The task
All of the records below are to be output exactly; no image belongs in the result.

Records to use

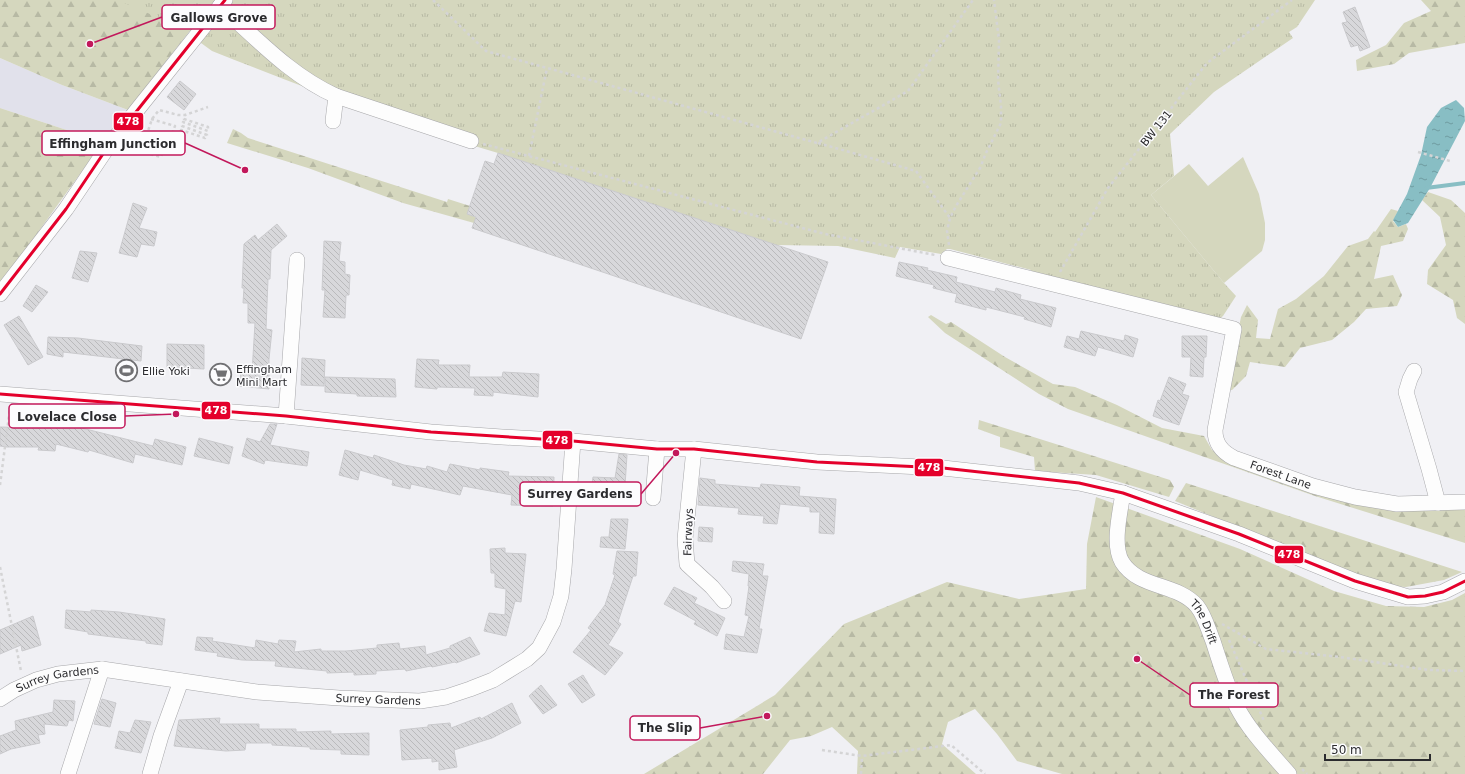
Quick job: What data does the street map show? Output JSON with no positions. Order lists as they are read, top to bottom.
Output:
{
  "streets": {
    "street": [
      "Forest Lane",
      "Fairways",
      "The Drift",
      "Surrey Gardens"
    ],
    "path": ["BW 131"]
  },
  "crossings": [
    ["BW 131", "Forest Lane"]
  ],
  "places": {
    "other": [
      "Gallows Grove",
      "Effingham Junction",
      "Lovelace Close",
      "Surrey Gardens",
      "The Forest",
      "The Slip"
    ],
    "sports": ["Ellie Yoki"],
    "supermarket": ["Effingham Mini Mart"]
  },
  "lines": ["transit line 478"],
  "scale_bar": "50 m"
}
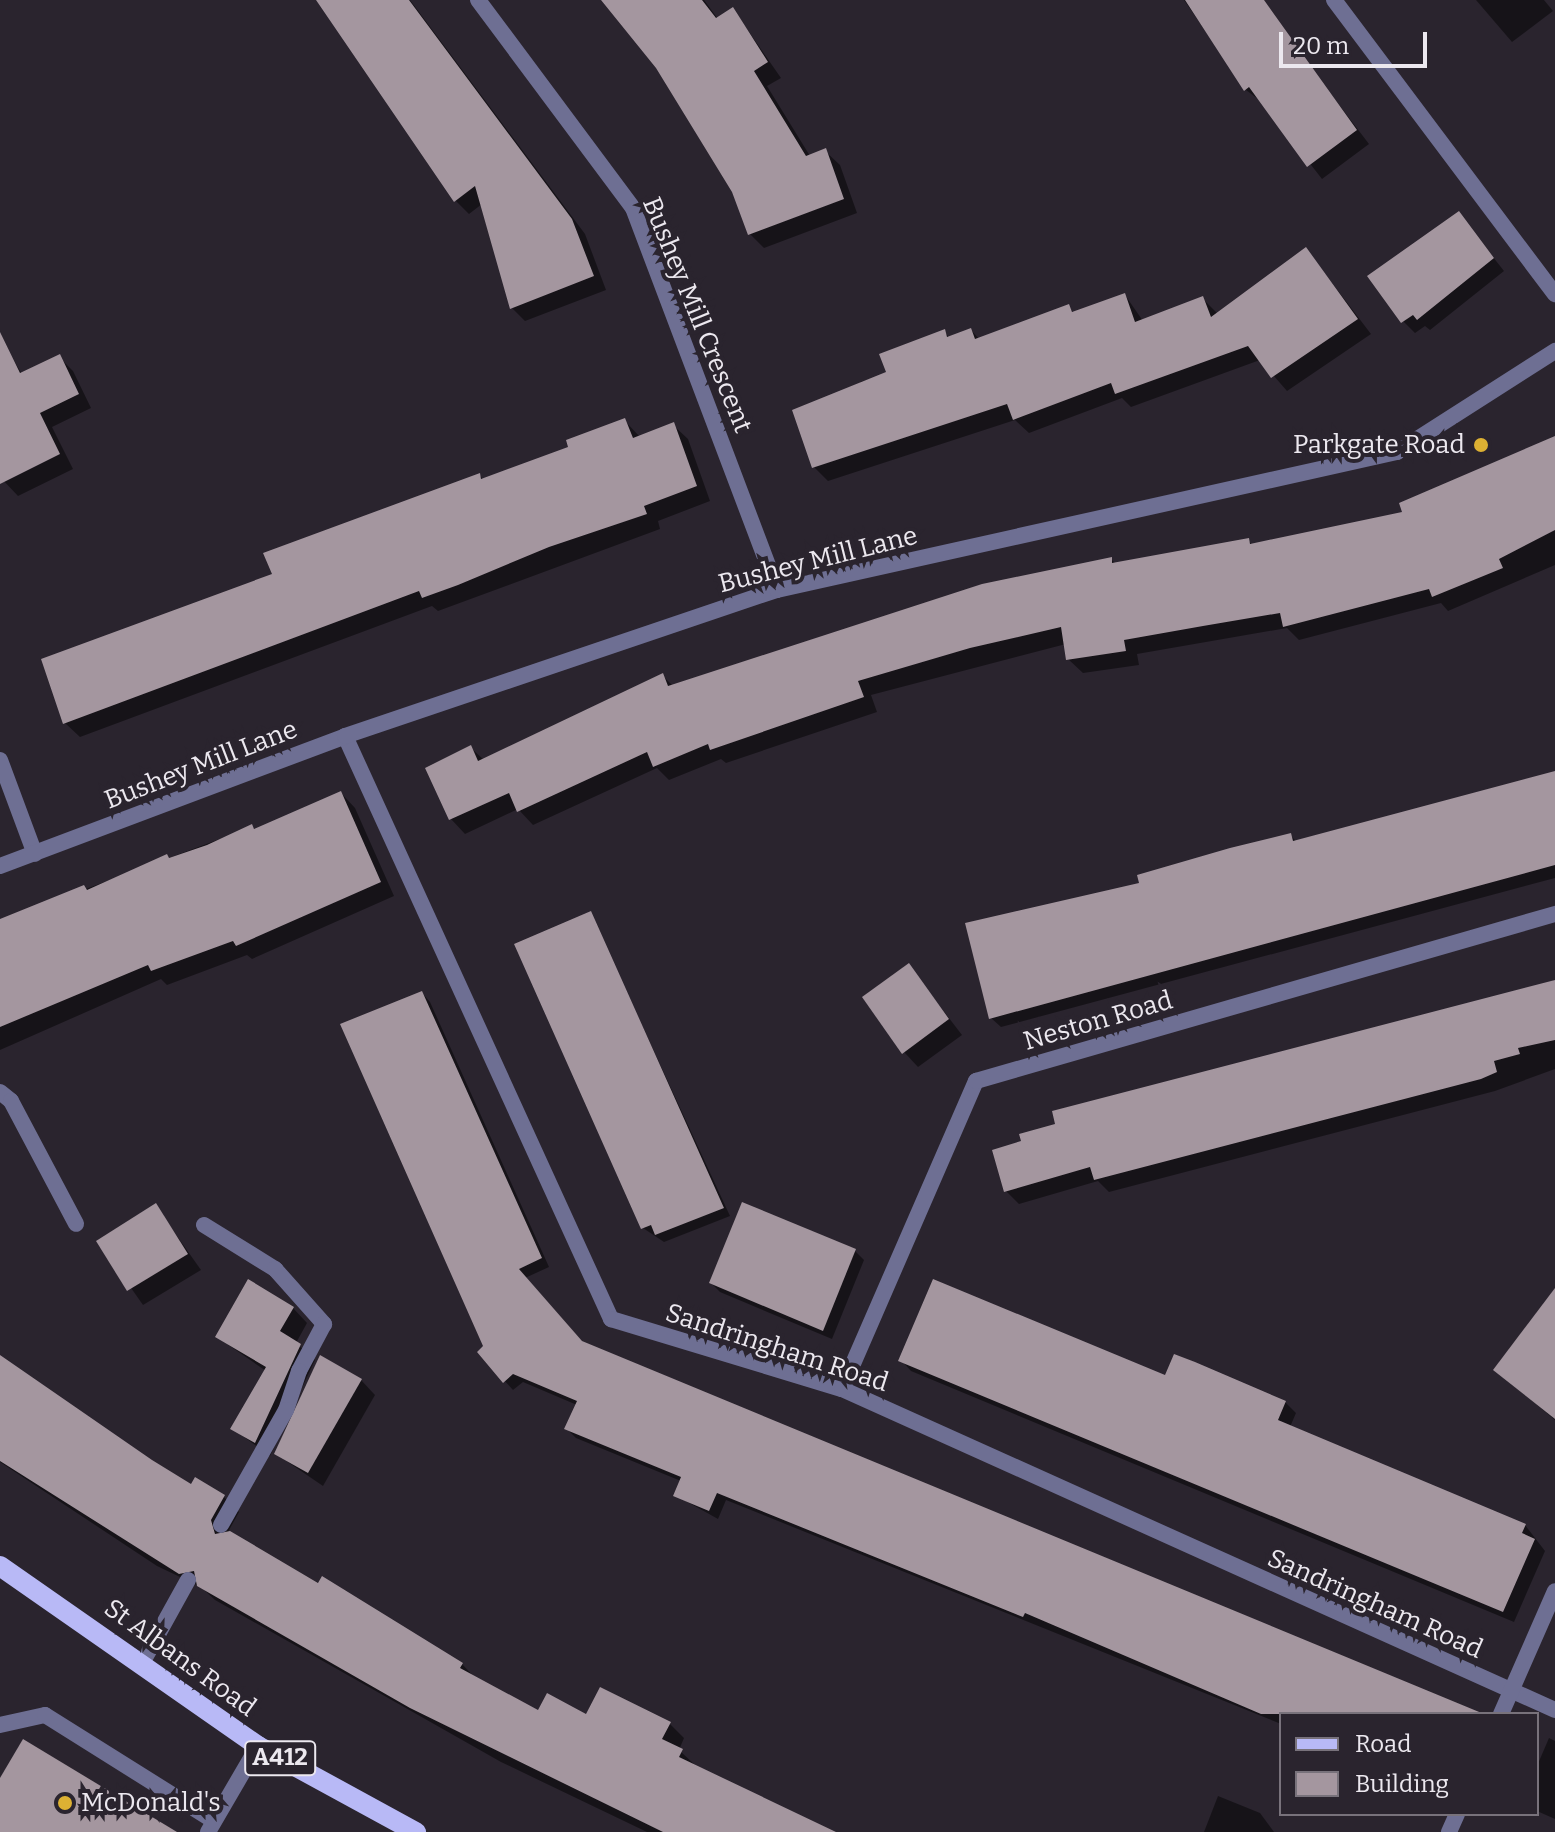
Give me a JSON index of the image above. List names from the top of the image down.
{
  "streets": {
    "main road": ["St Albans Road", "A412"],
    "street": [
      "Bushey Mill Crescent",
      "Bushey Mill Lane",
      "Neston Road",
      "Sandringham Road"
    ]
  },
  "crossings": [
    ["Bushey Mill Crescent", "Bushey Mill Lane"],
    ["Bushey Mill Lane", "Sandringham Road"],
    ["Neston Road", "Sandringham Road"]
  ],
  "places": ["Parkgate Road", "McDonald's"],
  "legend": ["Road", "Building"],
  "scale_bar": "20 m"
}
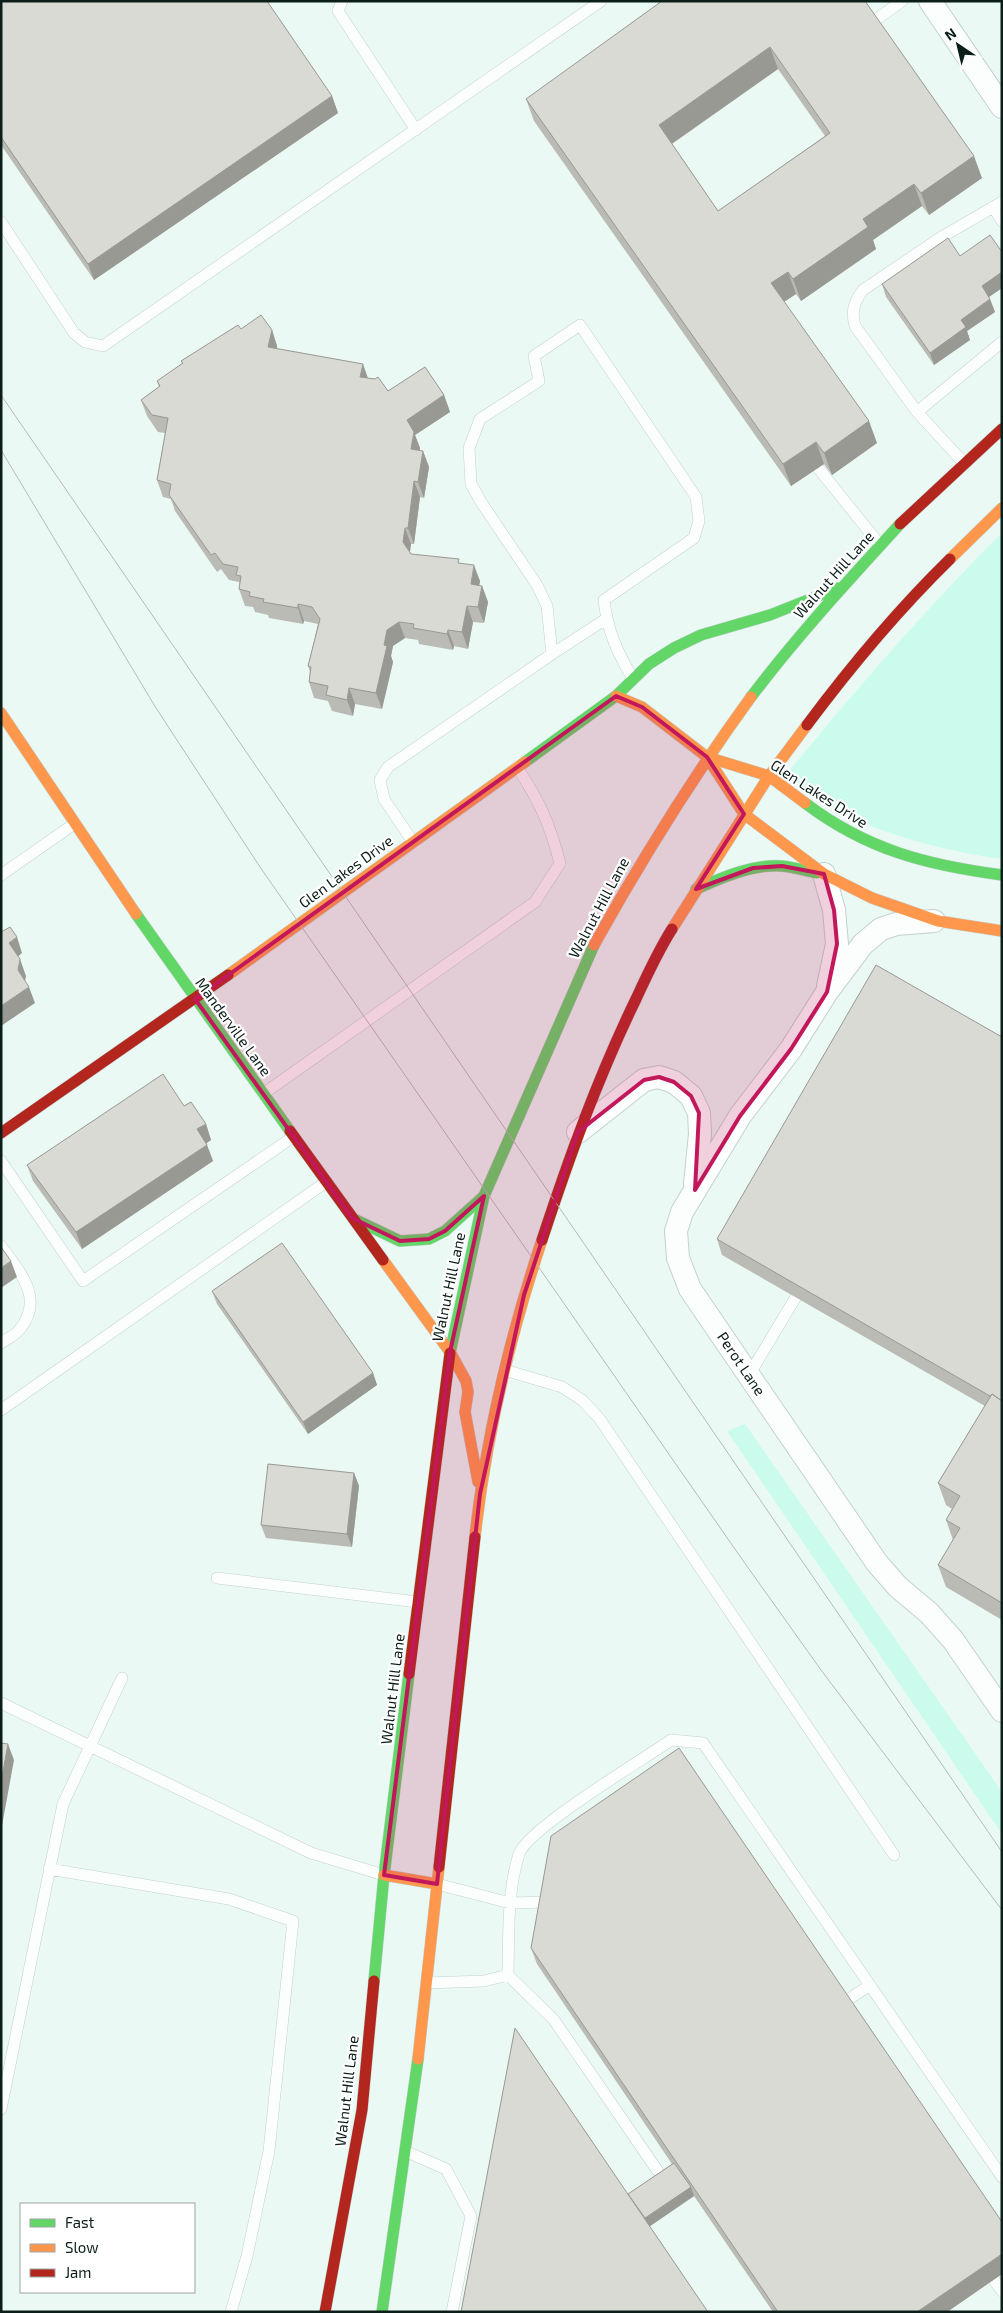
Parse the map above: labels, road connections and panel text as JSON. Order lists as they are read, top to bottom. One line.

Final answer
Quick job: What data does the street map show? Output JSON with no positions. Order lists as they are read, top to bottom.
Output:
{
  "streets": {
    "street": [
      "Forest Lane",
      "Fairways",
      "The Drift",
      "Surrey Gardens"
    ],
    "path": ["BW 131"]
  },
  "crossings": [
    ["BW 131", "Forest Lane"]
  ],
  "places": {
    "other": [
      "Gallows Grove",
      "Effingham Junction",
      "Lovelace Close",
      "Surrey Gardens",
      "The Forest",
      "The Slip"
    ],
    "sports": ["Ellie Yoki"],
    "supermarket": ["Effingham Mini Mart"]
  },
  "lines": ["transit line 478"],
  "scale_bar": "50 m"
}
Give me a JSON index of the image above. List names from the top of the image down.
{
  "streets": {
    "main road": ["St Albans Road", "A412"],
    "street": [
      "Bushey Mill Crescent",
      "Bushey Mill Lane",
      "Neston Road",
      "Sandringham Road"
    ]
  },
  "crossings": [
    ["Bushey Mill Crescent", "Bushey Mill Lane"],
    ["Bushey Mill Lane", "Sandringham Road"],
    ["Neston Road", "Sandringham Road"]
  ],
  "places": ["Parkgate Road", "McDonald's"],
  "legend": ["Road", "Building"],
  "scale_bar": "20 m"
}
Parse the map above: labels, road connections and panel text as JSON. Order lists as they are read, top to bottom. One line.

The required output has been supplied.